### Stored data:
= = = =

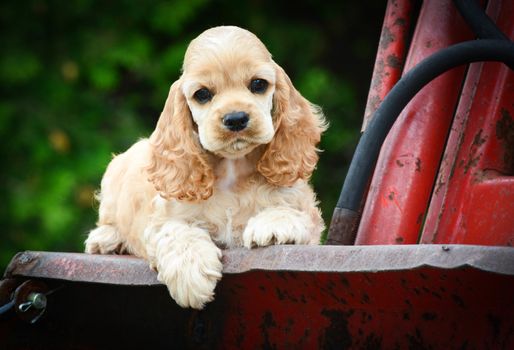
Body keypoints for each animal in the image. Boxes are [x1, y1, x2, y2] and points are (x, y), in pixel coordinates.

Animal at [84, 25, 324, 308]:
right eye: (202, 94)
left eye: (258, 84)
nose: (236, 118)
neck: (232, 169)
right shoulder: (165, 218)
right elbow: (178, 233)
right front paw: (190, 276)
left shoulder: (302, 206)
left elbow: (290, 210)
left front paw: (274, 224)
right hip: (114, 175)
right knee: (108, 219)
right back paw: (105, 239)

= = = =

Within the entries, find all lines that contain "right" and copy each one.

right eye: (202, 94)
right shoulder: (165, 218)
right elbow: (178, 233)
right front paw: (190, 276)
right hip: (114, 175)
right knee: (108, 219)
right back paw: (105, 239)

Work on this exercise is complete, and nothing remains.